Teachy, Not Preachy

In recent weeks, I’ve found myself putting the kibosh on posting because I’ve been told I am preachy by someone who I value highly in my life, but I don’t always feel *gets me*.  Here’s the thing…

My heart is TEACHY, not PREACHY. 

I can’t say that being called “preachy” didn’t hurt. It’s affected how I view myself and has changed how I feel called to spread The Good News. But it’s not from God. It’s not the Truth. It’s not who I am. God knows my heart, and I take a great deal of comfort in that.

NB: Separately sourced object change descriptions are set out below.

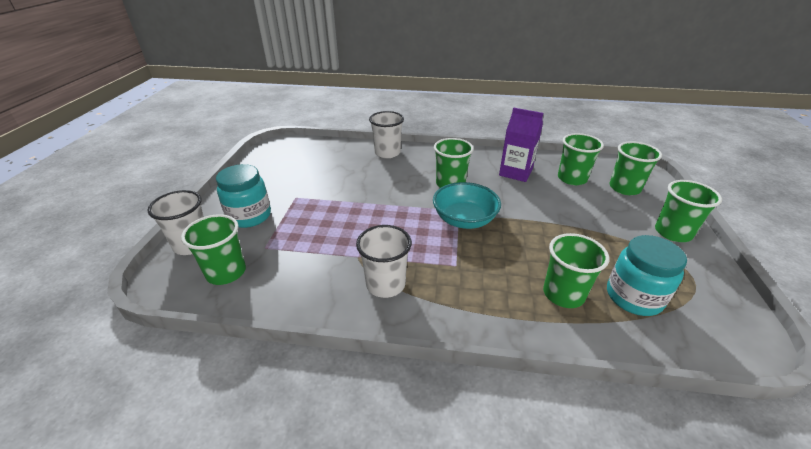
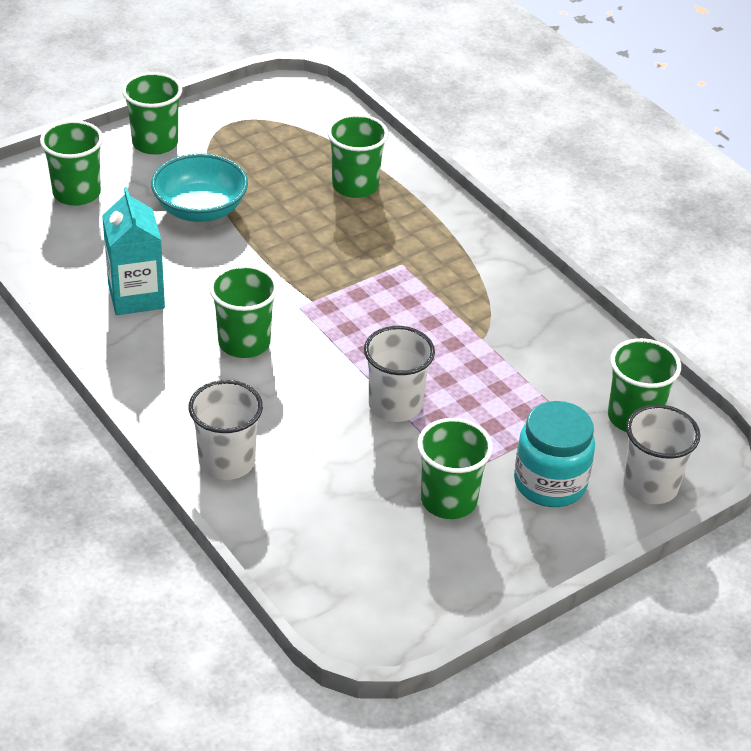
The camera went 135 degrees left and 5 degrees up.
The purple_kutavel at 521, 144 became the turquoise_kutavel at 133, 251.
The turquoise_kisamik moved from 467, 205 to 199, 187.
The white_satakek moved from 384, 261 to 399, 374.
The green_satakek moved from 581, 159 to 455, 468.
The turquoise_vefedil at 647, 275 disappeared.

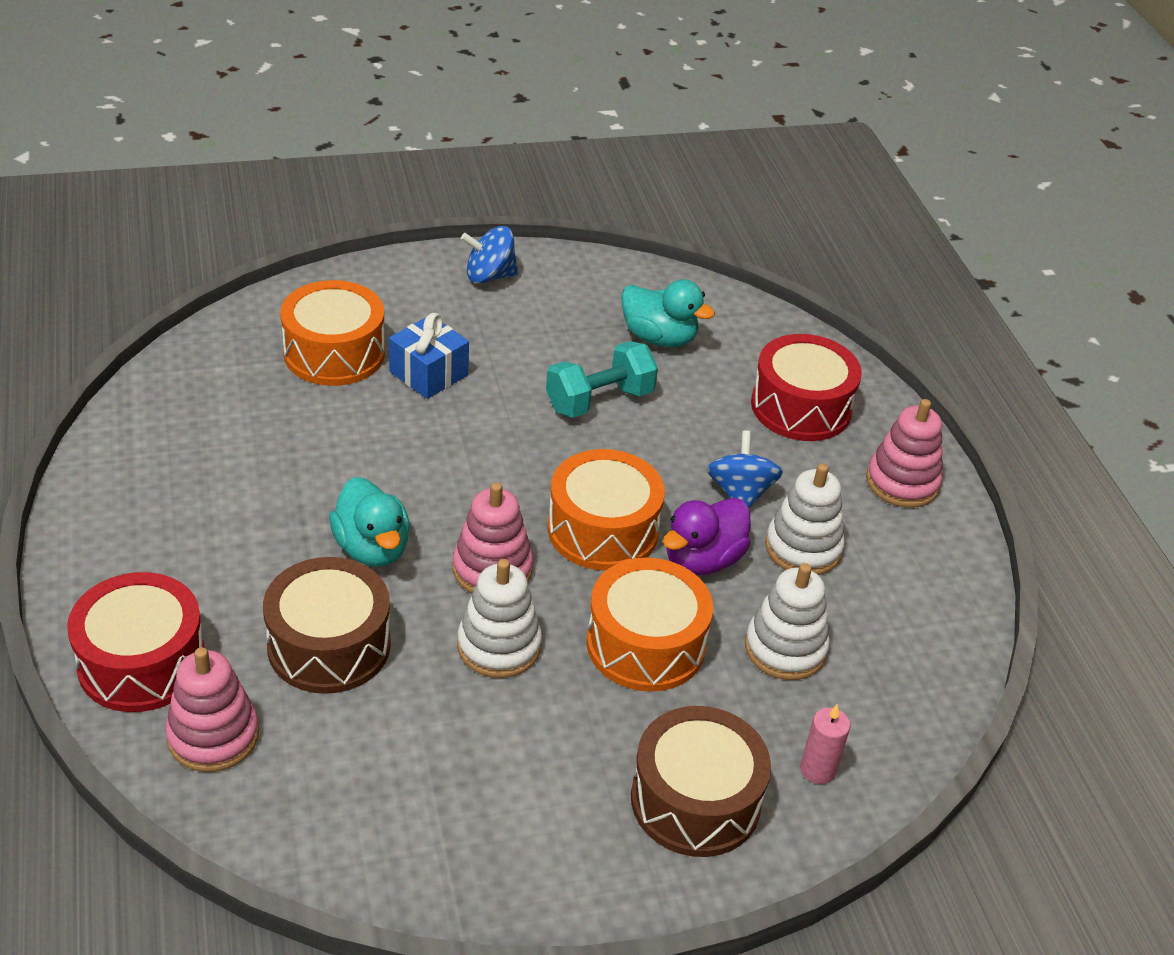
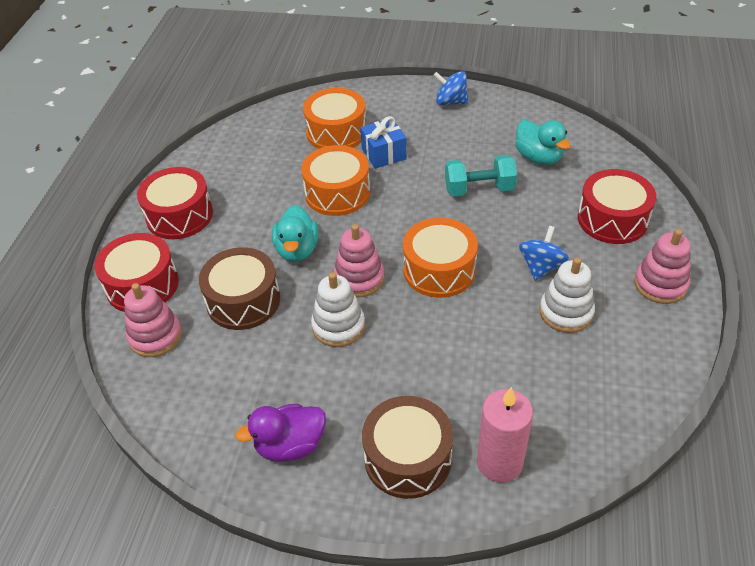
The camera went 30 degrees right and 5 degrees up.
The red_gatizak at 175, 203 appeared.
The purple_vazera moved from 707, 536 to 280, 433.
The orange_gatizak moved from 649, 625 to 335, 180.
The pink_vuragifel at 825, 744 changed to 1.82 times the size.
The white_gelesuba at 787, 621 disappeared.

When I think about the reasons I started this blog, it was to share my heart. To share my challenges. To share my evolution as a person, as a mother, as a friend, as a Christ-follower. It’s never been to make people feel as if they are less that me, or worse, that they think *I* think I am more than them (did you follow that one?).

I pray, daily, for those that don’t *get it*, that they may find the same direction that I’ve felt my life being led. I can’t describe it any better than that. I’m not forcing the direction my life is taking. I’m enjoying the ride of being guided by the Holy Spirit. I believe, with my whole self, that if you allow the Holy Spirit to work through you and in you, you can and, most importantly, WILL find joy.

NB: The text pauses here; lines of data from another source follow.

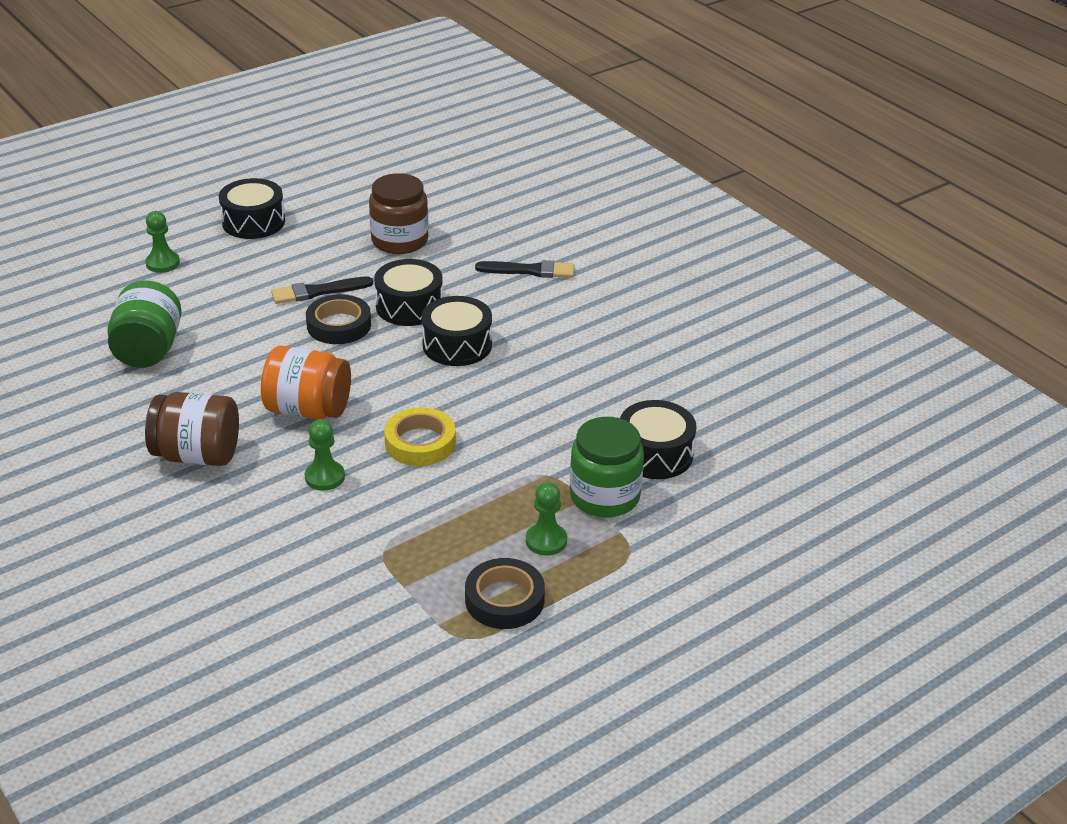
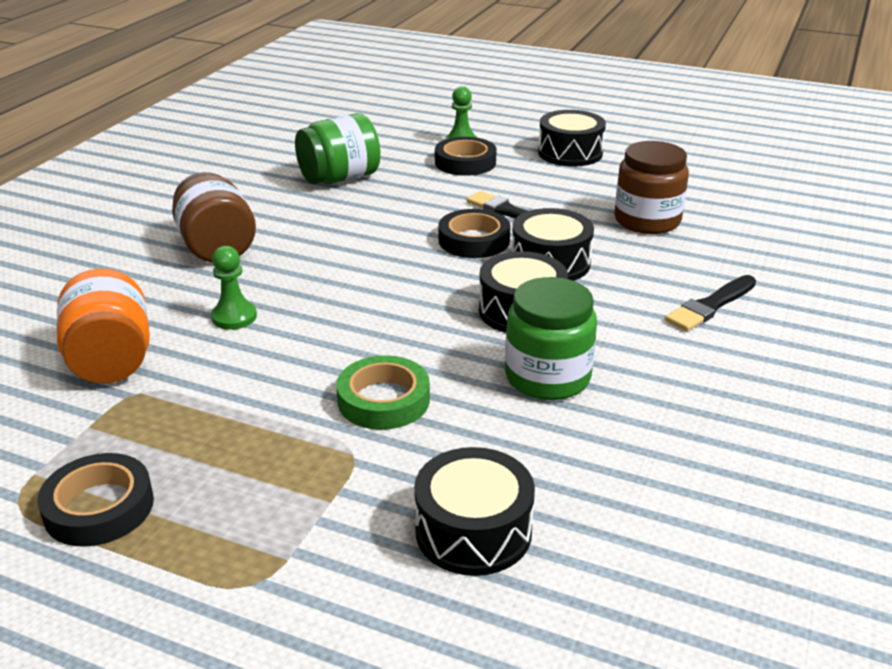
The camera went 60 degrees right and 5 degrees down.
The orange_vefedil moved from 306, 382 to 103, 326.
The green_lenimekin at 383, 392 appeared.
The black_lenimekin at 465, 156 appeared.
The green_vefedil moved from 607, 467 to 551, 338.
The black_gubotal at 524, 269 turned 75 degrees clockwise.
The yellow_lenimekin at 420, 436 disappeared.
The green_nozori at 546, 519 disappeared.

I’ve come to realize that my worst days are the days I stop talking to God. I put more of myself in the world than I do my commitment to Him. I act prideful. I act selfishly. Knowing that the Father loves me despite these failures, humbles me.

If anyone has ever made you feel less than you are, I say this to you: You are beautifully and wonderfully made. God spoke you into motion, and He is the only one you need to answer to. He loved you so much that He gave His only son, nailed to a tree, donning a crown of thorns. His perfect creation. *wow*. There are no words, especially once you’ve experienced the joy of parenthood, that can describe what that sacrifice is like. He did that. FOR YOU.

If you are reading this and haven’t accepted Christ into your life, think on that last paragraph. I’m not saying fall to your knees in forced prayer (like I could have that effect on you or something… *pshaw*), but really try to conceptualize what that sacrifice could mean, even for those intellectuals out there.

And please know, the tongue is a weapon that can be used for good or for evil. Which do you use it for?